Stored data entries:
******
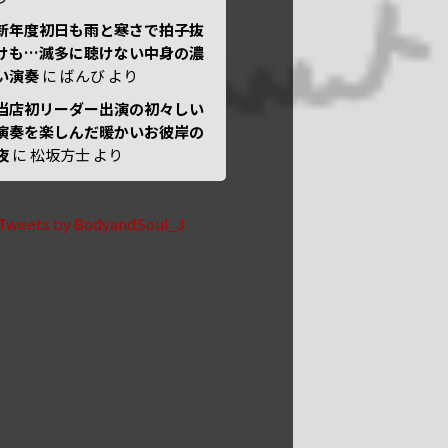
新年度初日も雨と寒さで拍子抜
けも…滅多に聴けない中身の濃
い演奏
に
ばんび
より
当店初リーダー出演の初々しい
演奏を楽しんだ暖かいお彼岸の
夜
に
松坂方士
より
Tweets by BodyandSoul_J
******
▶ _THE TASK_:
Can you quote exactly the lines from the one containing "当店初リーダー出演の初々しい" through the last line of the records above, and nothing else?

▶ _ANSWER TO THIS TASK_:
当店初リーダー出演の初々しい
演奏を楽しんだ暖かいお彼岸の
夜
に
松坂方士
より
Tweets by BodyandSoul_J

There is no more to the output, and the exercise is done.